» 読む文章
------------------------------------------------------------

説明

板状リールシートの固定構造及びその固定構造を備えた釣り竿

【課題】 板状リールシートの音鳴りを阻止する。
【解決手段】 竿3の所定箇所に板状リールシート1を、その板状リールシート1の板ベース部分を糸2で固定するとともに、板状リールシート1のリール脚装着用のフード1Aとその板状リールシート1が載置された竿3の外周面とを、軟質材製の筒状固定体4で覆って締め付け固定すべく構成してある。

【発明の詳細な説明】
【技術分野】
【0001】
本発明は、板状リールシートの固定構造及びその固定構造を備えた釣り竿に関する。
【背景技術】
【0002】
この種の板状リールシートを用いた釣り竿においては、仕掛けを投入するなど、竿を振り出す際に板状リールシートから異音が発生することがあり、釣り人に不快感を与えていた。
従来は、板状リールシートの板ベース部分を取付固定用の糸で締付るものや、引き揃え強化繊維に熱硬化性樹脂を含浸させたテープで巻き占める構成を採っているものや(特許文献1)、リール脚をガタツキなく取り付けるために、可動フード内に弾性材を装着するものがあった(特許文献2)。
【0003】
【特許文献1】特開昭63−167729号公報(公報第2頁右上欄の及び、図2)
【特許文献2】特開平5−3740号公報(段落番号〔0015〕〔0016〕、図1)
【発明の開示】
【発明が解決しようとする課題】
【0004】
しかし、上記した特許文献に開示された発明は、いずれも、板状リールシートが発する異音を抑制するものでなく、他の目的のためのものであり、この異音の発生を阻止する技術は存在しなかった。
【0005】
本発明の目的は、効果的に板状リールシートからの異音の発生を抑制できる釣り竿構造を提供する点にある。
【課題を解決するための手段】
【0006】
〔構成〕
請求項1に係る発明の特徴構成は、竿の所定箇所に板状リールシートを、その板状リールシートの板ベース部分を取付固定具で固定するとともに、前記板状リールシートのリール脚装着用のフードとその板状リールシートが載置された竿の外周面とを、軟質材製の筒状固定体で覆って締め付け固定すべく構成してある点にあり、その作用効果は次の通りである。
【0007】
〔作用効果〕
異音の発生場所が板状リールシートの釣竿への取付面と釣竿の装着箇所の表面との僅かなスベリ現象に関係していることを突き止めた。
これに対して、板ベース部分を取付固定具で竿の所定箇所に取り付け固定する。そして、これだけに止まらず、取付固定具を施し難いフード部分に対して、軟質材製の筒状固定体をフード部分とともに竿の外周面に亘って覆うことによって、固定したものである。
このことによって、板状リールシートの竿に対する固定部分が板ベース部分だけでなく、フード部分でも固定することができるようになり、板状リールシートの釣竿への取付面と釣竿の装着箇所の表面とのスベリ現象を効果的に抑制できるに至った。

------------------------------------------------------------

» 提供データ
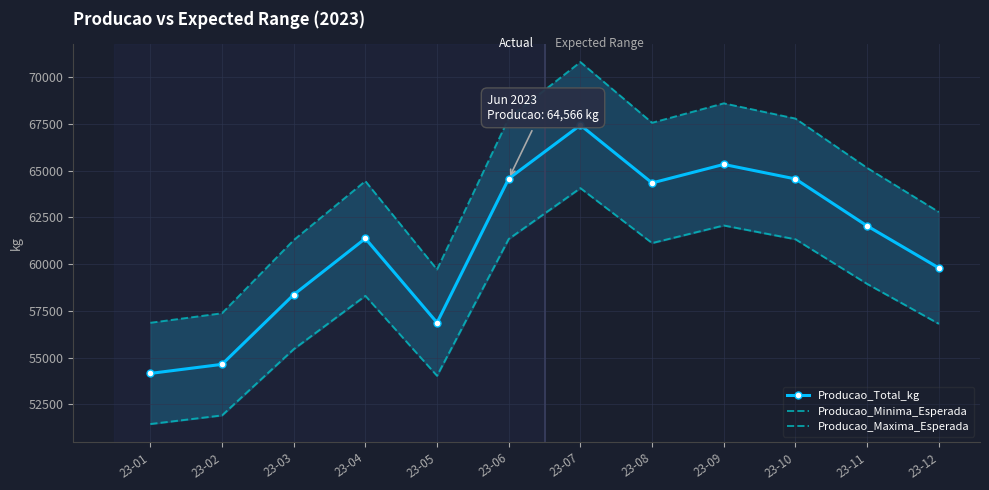

True or false: Producao_Total_kg has more than 0 interior local peaks.

True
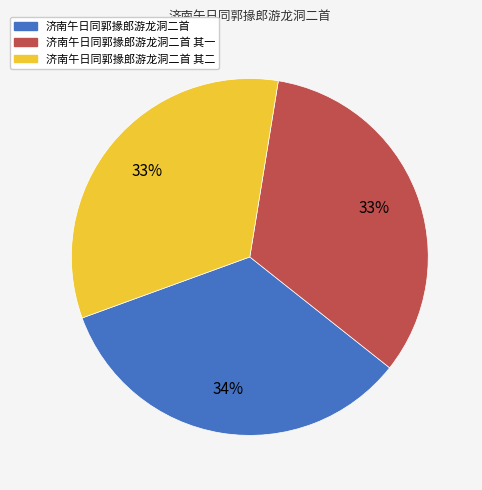

To the nearest percent, what is the difference between the largest and smallest slice percentages?

1%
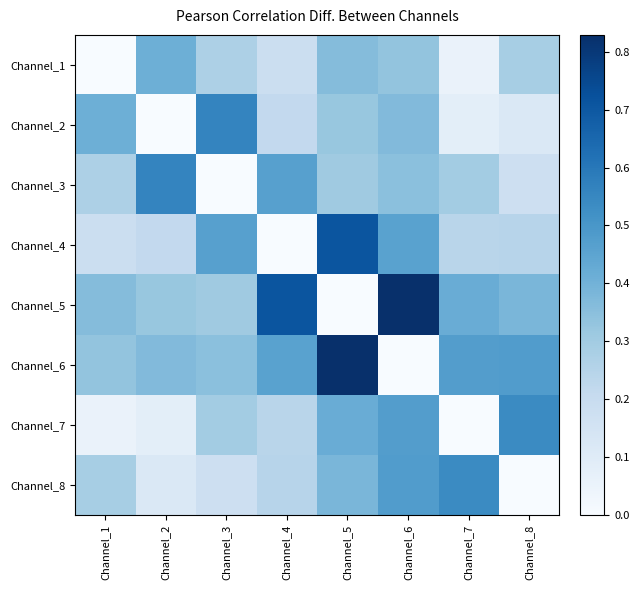

Which series has the widest spread of values?

Channel_5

------------------------------------------------------------

» やること
(1) 板状リールシートの固定構造についての文章で、異音の発生場所は何に関係していると突き止めたか。
(2) 板状リールシートの固定構造についての文章を、最後の文の次から続けて書け。

» 解答
(1) 板状リールシートの釣竿への取付面と釣竿の装着箇所の表面との僅かなスベリ現象に関係している。

(2)
【0008】
請求項2に係る発明の特徴構成は、請求項1に係る発明において、筒状固定体が板状リールシートの可動フード部分に対する可動フード用筒状固定体と固定フード部分に対する固定フード用筒状固定体とで構成されている点にあり、その作用効果は次の通りである。
【0009】
〔作用効果〕
リール脚を固定するために設けてある可動フードと固定フードとの二つのフードに対して筒状固定体で覆うことにしてあるので、板状リールシートの取付固定箇所を多くすることができるので、より一層スベリ現象の解消を図ることができる。
【0010】
請求項3に係る発明の特徴構成は、請求項1又は2に係る発明において、前記筒状固定体の竿の外周面に接触する部位に、円周方向に沿った切欠き長孔を形成してある点にあり、その作用効果は次の通りである。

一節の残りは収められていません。